Mogadishu – At least four people were killed on Thursday when heavily armed fighters from the Al-Shabaab jihadist group raided a town near Somalia’s capital Mogadishu, police said.
The attack came with the troubled country in the grip of an escalating political crisis pitting the president against the prime minister.
The attackers, armed with machine guns and RPG rocket-launchers, raided the town of Balcad, about 30 kilometres (18 miles) north of Mogadishu, police and witnesses said.
Four people, including two members of the security forces, were killed and eight others wounded, police officer Abdullahi Mohamed told AFP by phone.
The militants targeted government security checkpoints in the early morning raid “to terrorise the public”, said Mohamed.
“The situation returned to normal now and the government forces are in full control,” he added.
Witnesses said the al-Qaeda linked jihadists managed to enter some parts of the town, which lies along a road north of the capital linking Mogadishu to rest of the country, before they were repelled.
“There was heavy fighting but the fighters later pulled back and the situation is quiet now,” said one resident, Hussein Abdikarin.
Another witness, Shamso Ali, said they were woken by heavy blasts and the sound of machine gun fire as the militants entered the town.
“We were shocked to see this happening but thanks to God, we remained at safety inside our houses until the fighting was over,” he said.
Al-Shabaab issued a statement claiming responsibility for the attack.

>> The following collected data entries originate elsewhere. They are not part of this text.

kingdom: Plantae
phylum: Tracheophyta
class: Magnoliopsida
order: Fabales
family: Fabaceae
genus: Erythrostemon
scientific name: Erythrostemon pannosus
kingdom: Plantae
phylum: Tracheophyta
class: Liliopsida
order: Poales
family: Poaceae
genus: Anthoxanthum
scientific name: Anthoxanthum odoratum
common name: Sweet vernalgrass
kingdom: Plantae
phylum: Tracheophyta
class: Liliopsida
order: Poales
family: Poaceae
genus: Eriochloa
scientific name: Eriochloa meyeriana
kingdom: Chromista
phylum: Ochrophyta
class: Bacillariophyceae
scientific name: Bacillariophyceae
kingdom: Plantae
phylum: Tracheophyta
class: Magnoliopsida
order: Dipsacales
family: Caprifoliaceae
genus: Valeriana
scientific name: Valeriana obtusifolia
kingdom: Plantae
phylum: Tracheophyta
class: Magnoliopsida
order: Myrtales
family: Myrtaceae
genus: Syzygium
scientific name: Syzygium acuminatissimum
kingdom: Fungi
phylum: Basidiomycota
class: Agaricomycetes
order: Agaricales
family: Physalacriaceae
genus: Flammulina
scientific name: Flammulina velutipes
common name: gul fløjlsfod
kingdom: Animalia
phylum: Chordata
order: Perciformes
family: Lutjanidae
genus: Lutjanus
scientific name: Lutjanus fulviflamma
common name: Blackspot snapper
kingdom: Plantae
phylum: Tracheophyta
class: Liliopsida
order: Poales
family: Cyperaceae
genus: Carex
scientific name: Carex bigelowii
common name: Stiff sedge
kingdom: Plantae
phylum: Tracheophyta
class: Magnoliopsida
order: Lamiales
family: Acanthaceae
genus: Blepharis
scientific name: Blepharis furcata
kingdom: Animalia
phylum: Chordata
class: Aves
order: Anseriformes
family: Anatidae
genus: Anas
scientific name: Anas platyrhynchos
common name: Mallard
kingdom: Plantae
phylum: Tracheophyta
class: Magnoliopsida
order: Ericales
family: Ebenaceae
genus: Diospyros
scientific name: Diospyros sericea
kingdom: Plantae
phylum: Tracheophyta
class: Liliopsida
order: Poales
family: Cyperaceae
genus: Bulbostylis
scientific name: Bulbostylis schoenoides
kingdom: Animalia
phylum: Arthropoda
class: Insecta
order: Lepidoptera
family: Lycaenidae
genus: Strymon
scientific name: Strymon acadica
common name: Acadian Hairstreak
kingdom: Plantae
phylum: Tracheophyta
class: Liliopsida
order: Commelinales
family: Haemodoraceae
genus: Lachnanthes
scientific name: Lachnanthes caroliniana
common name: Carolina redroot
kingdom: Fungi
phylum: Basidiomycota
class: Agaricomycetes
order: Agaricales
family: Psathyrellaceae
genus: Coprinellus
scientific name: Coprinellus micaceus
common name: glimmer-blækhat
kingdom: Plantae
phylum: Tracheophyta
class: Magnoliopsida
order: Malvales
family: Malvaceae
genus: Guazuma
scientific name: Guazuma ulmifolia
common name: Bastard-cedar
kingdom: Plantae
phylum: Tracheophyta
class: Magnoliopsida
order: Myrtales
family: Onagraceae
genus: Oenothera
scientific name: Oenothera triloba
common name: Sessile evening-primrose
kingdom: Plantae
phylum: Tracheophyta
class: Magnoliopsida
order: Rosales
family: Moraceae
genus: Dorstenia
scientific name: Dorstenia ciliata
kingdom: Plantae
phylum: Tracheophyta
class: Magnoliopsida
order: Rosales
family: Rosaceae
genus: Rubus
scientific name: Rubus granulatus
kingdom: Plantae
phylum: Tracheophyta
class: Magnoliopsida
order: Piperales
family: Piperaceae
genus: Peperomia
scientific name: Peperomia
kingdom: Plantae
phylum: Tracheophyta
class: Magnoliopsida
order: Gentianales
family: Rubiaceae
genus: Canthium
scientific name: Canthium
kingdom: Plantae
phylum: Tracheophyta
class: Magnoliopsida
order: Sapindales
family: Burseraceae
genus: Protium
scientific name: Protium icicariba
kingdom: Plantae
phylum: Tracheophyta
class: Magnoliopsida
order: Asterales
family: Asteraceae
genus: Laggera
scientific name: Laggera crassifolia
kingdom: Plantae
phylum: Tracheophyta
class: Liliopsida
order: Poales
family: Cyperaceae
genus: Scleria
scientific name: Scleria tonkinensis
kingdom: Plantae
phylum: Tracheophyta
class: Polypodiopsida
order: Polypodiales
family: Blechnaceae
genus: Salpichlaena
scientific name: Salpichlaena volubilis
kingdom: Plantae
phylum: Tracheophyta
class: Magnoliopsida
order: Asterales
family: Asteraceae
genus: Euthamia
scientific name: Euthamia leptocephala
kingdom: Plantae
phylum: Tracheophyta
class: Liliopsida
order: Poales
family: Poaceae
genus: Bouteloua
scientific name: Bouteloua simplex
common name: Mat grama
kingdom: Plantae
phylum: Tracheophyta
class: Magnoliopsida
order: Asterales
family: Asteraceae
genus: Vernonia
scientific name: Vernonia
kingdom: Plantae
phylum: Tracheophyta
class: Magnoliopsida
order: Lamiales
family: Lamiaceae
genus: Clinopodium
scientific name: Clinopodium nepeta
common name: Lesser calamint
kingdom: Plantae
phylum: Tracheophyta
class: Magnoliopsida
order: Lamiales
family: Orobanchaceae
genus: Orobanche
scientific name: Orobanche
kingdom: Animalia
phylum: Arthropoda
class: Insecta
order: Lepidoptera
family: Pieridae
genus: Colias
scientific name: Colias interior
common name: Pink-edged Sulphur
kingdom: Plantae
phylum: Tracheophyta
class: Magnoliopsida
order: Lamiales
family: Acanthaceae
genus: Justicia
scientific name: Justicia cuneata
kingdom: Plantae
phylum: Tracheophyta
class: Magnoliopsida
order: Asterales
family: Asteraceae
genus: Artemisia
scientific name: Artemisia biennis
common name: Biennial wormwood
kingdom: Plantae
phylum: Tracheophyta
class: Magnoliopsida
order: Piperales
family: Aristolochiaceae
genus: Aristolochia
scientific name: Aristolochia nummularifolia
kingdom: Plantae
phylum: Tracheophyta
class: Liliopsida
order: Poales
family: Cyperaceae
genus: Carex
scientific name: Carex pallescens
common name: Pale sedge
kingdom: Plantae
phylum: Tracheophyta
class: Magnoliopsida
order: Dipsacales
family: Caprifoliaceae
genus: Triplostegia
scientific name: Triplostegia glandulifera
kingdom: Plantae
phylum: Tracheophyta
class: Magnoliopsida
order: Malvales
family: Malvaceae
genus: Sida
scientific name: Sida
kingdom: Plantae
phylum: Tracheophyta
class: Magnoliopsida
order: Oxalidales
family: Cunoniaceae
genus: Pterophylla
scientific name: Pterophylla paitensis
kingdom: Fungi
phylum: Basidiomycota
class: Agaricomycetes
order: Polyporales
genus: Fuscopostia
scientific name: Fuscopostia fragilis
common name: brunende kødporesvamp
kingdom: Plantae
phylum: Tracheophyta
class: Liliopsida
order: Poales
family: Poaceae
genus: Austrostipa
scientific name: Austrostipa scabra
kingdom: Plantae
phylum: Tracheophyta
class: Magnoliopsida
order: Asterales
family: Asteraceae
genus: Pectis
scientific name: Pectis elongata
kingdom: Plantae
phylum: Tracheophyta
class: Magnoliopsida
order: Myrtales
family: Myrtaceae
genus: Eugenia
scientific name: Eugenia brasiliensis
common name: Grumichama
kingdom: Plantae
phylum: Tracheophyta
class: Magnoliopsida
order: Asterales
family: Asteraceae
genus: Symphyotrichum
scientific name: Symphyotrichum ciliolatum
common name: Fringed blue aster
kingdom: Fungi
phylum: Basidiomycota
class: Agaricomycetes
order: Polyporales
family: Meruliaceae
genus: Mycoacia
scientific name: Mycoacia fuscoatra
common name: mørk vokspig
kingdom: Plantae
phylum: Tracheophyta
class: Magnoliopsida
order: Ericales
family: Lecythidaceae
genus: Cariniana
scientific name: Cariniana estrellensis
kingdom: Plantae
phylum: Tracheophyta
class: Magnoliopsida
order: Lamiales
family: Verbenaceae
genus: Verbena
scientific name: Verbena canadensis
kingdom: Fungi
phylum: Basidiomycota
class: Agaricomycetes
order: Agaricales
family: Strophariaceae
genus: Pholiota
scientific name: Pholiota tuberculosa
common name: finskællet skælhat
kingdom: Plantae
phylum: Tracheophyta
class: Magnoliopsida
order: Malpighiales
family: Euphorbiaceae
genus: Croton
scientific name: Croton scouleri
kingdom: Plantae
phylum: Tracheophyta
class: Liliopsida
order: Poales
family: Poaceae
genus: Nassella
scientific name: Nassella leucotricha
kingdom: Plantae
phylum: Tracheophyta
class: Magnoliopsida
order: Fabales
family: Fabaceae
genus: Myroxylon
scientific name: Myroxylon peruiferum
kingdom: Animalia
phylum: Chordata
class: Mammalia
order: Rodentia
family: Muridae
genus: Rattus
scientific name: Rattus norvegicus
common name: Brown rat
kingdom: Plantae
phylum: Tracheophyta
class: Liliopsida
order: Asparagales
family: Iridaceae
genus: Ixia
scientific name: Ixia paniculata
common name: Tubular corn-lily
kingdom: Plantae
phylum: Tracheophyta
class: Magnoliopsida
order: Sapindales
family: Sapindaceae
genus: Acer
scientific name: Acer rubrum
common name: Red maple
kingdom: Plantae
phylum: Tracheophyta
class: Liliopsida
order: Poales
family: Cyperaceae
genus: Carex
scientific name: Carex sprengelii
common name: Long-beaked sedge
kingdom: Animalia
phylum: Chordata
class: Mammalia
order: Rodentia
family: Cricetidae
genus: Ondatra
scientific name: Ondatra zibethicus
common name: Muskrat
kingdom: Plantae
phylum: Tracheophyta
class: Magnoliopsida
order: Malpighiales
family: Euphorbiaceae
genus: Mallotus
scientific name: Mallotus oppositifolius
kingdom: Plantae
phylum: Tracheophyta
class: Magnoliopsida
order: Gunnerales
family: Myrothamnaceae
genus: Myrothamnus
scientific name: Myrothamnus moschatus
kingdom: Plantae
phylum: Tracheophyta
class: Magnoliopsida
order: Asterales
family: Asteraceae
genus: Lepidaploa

Refrain from ‘provocative actions’
President Mohamed Abdullahi Mohamed and Prime Minister Mohamed Hussein Roble are locked in a festering feud over long-delayed elections in the Horn of Africa nation.
The president, better known as Farmajo, this week announced he was suspending the premier, accusing him of trying to influence a probe into a scandal involving army-owned land.
Roble in turn accused Farmajo of an “attempted coup”.
Indirect elections for the lower house of parliament were supposed to have been completed this month but only a fraction of the 275 seats have been filled.
Relations between the two leaders have long been frosty, with the latest developments raising fresh fears among international partners that the government could be distracted from its fight against the jihadist insurgency.
The international community including the United States has voiced alarm about the crisis, with Washington calling for the rival sides to avoid “escalatory actions” and for security forces to remain neutral.
Britain’s Minister for Africa Vicky Ford said on Thursday she had spoken to Roble and voiced support for an urgent meeting to address the electoral impasse.
“All parties must refrain from provocative actions and avoid violence,” she said on Twitter.
Al-Shabaab has been waging a violent campaign against the country’s fragile government since 2007 but was driven out of Mogadishu in 2011 after an offensive by an African Union force.
However the insurgents retain control of vast rural areas of Somalia, from which they frequently launch deadly attacks in the capital and elsewhere against civilian, military and government targets.
The extremists last month claimed a deadly car bombing near a school in Mogadishu that killed eight people and injured a number of students.
The militants also claimed two attacks in September that together killed 17 people.